Ejercicio planteado 1
Devuelve sin cambios, en los registros, el tramo que abre con la línea que contiene "catalogue / barcode: US 544481" y cierra con la que contiene "locality: Department of", ambas incluidas.

====== Fragmento dado

En un primer movimiento de orgullo amargo, el alma se preguntó: ¿Seré yo la primera en decir que Nuestra Señora no vino en mi socorro? Después comprendió claramente que no se había dado el trabajo de pedir una sola vez ese socorro...
Y caminando por calles vacías y frías, repetía las palabras de la oración de su infancia: Gimiendo bajo el peso de mis pecados [...] jamás se ha oído decir, que ninguno de los que han acudido a vuestra protección [...] ¡haya sido abandonado por Vos! Animado con esta confianza a Vos también acudo, oh Madre...

Un gran dolor invadió entonces esa alma atormentada, al tomar conciencia del lamentable estado en que se encontraba. De lo más hondo de su ser, le subía un deseo de reconquistar la amistad con Dios y los perfumes primaverales de su vida espiritual, de restaurar la inocencia perdida.

—¿Aún será posible? —se preguntaba.
—Nunca se oyó decir... —le respondía una voz interior.
Movida por la gracia, repitió aún, con toda sinceridad, las palabras del Acordaos y pidió a Nuestra Señora que viniese en su socorro.
—Vamos a ver lo que sucederá, pensó ella con una pizca de incredulidad. Y dobló la esquina.

* * *
La luz interior de la iglesia iluminaba los vitrales. La puerta estaba abierta. Vacilante y sorprendida, entró. Estaba por comenzar la vigilia de Navidad. Por la nave lateral, avanzó hasta el altar de Nuestra Señora. Una melodía navideña partió del órgano. De repente, el alma se deshizo en llanto. Después de tantos años de sequedad en el egoísmo, se ahogaba en sollozos de arrepentimiento. Las lágrimas le corrían por el rostro en abundancia, y su tronco se sacudía al ritmo convulsivo del llanto en sollozos, como el de un niño...

Había ahí un sacerdote para oír confesiones. Y éste no fue el menor de los milagros, para los tiempos en que vivimos. El alma fue a acusarse como pudo, un tanto confusamente, de su triste vida apartada de Dios. Y recibió la absolución de sus faltas.

* * *
Dejo al lector el cuidado de pensar en la alegría que, en aquella noche, causó al Corazón de Jesús Infante el regreso al rebaño de su pequeña oveja extraviada.

El Niño Jesús vino sobre todo para los pecadores. No les niega jamás su perdón. Acoge con bondad y misericordia toda humilde contrición. Ayer, hoy, siempre, Jesucristo es la solución para el mundo, que se hunde en la noche del neopaganismo.

En el mayor drama de nuestra vida, recurramos con confianza a nuestro Salvador, por intermedio de la Virgen María, a quien Él nada niega.

============

Ejercicio planteado 2
Del fragmento sobre el alma que vuelve a Dios en Nochebuena, copia el tramo que abre con las palabras "Y caminando por" y cierra con "posible? —se preguntaba.", cambiando "inocencia" por "pureza".

====== Registros mostrados

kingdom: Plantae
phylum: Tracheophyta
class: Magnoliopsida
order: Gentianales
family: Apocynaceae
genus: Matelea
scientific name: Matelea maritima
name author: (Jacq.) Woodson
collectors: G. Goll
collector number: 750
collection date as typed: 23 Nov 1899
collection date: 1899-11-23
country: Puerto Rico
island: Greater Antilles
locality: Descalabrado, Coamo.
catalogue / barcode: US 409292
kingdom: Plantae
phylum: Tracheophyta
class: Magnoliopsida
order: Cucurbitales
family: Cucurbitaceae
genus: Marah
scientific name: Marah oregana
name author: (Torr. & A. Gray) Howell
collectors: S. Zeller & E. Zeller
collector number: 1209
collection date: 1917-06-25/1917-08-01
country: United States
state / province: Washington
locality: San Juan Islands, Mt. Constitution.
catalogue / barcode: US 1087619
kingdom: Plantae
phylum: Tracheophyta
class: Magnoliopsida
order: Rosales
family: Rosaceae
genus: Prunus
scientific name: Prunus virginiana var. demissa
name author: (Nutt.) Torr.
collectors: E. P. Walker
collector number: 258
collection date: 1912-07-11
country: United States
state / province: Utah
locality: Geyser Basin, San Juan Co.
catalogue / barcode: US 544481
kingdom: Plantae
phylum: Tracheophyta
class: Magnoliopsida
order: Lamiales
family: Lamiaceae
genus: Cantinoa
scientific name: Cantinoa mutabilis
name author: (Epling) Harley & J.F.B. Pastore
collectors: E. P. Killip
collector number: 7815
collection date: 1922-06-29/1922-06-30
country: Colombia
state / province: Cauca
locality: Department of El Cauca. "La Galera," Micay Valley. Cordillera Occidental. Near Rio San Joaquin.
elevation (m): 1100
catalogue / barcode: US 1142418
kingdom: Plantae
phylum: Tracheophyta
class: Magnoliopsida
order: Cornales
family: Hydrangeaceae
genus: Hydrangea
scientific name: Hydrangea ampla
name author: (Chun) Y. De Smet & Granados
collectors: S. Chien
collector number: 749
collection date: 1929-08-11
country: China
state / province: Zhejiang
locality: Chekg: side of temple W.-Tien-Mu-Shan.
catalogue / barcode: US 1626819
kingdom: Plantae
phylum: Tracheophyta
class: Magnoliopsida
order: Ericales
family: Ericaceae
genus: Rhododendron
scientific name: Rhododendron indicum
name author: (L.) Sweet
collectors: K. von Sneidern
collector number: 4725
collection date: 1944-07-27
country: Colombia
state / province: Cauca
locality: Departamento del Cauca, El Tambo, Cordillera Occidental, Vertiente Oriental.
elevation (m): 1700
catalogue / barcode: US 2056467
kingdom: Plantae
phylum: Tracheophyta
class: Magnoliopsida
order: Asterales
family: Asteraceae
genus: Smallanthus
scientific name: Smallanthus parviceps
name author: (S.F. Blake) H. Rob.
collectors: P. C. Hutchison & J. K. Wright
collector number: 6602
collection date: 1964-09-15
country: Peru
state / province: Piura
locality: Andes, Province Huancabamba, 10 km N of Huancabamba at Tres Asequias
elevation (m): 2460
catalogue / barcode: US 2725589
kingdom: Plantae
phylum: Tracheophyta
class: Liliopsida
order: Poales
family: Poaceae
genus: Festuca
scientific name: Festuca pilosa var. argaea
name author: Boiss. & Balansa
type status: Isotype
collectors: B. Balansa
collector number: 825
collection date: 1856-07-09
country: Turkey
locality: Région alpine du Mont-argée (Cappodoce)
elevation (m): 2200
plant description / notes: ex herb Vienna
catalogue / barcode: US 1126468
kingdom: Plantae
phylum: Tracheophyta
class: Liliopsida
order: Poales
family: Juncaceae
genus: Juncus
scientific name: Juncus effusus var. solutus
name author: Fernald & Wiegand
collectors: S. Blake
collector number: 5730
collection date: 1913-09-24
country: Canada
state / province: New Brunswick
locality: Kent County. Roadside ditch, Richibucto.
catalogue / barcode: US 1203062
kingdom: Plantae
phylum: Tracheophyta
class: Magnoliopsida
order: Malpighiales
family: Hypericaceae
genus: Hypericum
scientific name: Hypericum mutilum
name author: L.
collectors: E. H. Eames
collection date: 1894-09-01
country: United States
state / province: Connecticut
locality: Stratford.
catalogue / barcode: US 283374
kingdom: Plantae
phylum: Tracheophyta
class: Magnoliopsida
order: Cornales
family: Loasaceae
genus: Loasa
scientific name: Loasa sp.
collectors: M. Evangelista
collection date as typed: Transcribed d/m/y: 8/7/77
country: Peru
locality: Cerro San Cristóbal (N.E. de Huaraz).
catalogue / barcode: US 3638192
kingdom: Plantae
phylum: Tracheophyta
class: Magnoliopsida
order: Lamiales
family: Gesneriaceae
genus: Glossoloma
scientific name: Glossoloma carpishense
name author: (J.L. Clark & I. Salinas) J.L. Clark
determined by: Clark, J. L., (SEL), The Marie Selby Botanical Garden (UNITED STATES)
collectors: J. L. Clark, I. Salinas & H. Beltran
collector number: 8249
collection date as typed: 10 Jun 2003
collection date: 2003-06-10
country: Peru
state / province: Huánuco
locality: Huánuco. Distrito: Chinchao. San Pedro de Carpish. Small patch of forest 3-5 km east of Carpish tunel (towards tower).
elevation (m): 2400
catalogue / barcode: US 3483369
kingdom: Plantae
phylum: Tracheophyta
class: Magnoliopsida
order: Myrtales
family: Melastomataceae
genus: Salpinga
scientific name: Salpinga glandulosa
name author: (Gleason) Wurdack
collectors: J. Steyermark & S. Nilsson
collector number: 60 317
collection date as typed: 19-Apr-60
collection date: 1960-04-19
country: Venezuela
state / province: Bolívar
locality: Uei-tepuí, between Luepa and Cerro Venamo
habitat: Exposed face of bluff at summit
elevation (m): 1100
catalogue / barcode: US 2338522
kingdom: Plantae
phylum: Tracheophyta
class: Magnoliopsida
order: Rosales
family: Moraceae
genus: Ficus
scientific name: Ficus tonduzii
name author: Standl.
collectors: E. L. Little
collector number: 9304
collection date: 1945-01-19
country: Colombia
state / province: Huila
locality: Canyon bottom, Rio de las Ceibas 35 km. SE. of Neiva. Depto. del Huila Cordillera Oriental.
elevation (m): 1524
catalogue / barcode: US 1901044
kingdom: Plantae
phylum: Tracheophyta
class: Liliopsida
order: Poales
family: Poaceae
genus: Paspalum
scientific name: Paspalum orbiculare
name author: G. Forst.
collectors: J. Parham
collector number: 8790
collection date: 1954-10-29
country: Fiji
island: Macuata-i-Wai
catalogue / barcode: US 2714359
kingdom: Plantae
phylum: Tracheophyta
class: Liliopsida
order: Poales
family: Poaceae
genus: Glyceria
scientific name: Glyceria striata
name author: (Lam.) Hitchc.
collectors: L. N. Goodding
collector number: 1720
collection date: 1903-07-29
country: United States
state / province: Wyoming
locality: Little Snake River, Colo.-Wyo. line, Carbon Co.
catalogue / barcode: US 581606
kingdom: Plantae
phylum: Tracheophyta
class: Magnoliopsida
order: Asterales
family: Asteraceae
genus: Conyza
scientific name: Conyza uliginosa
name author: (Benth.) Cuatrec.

============

Solución 1
catalogue / barcode: US 544481
kingdom: Plantae
phylum: Tracheophyta
class: Magnoliopsida
order: Lamiales
family: Lamiaceae
genus: Cantinoa
scientific name: Cantinoa mutabilis
name author: (Epling) Harley & J.F.B. Pastore
collectors: E. P. Killip
collector number: 7815
collection date: 1922-06-29/1922-06-30
country: Colombia
state / province: Cauca
locality: Department of El Cauca. "La Galera," Micay Valley. Cordillera Occidental. Near Rio San Joaquin.

Solución 2
Y caminando por calles vacías y frías, repetía las palabras de la oración de su infancia: Gimiendo bajo el peso de mis pecados [...] jamás se ha oído decir, que ninguno de los que han acudido a vuestra protección [...] ¡haya sido abandonado por Vos! Animado con esta confianza a Vos también acudo, oh Madre...

Un gran dolor invadió entonces esa alma atormentada, al tomar conciencia del lamentable estado en que se encontraba. De lo más hondo de su ser, le subía un deseo de reconquistar la amistad con Dios y los perfumes primaverales de su vida espiritual, de restaurar la pureza perdida.

—¿Aún será posible? —se preguntaba.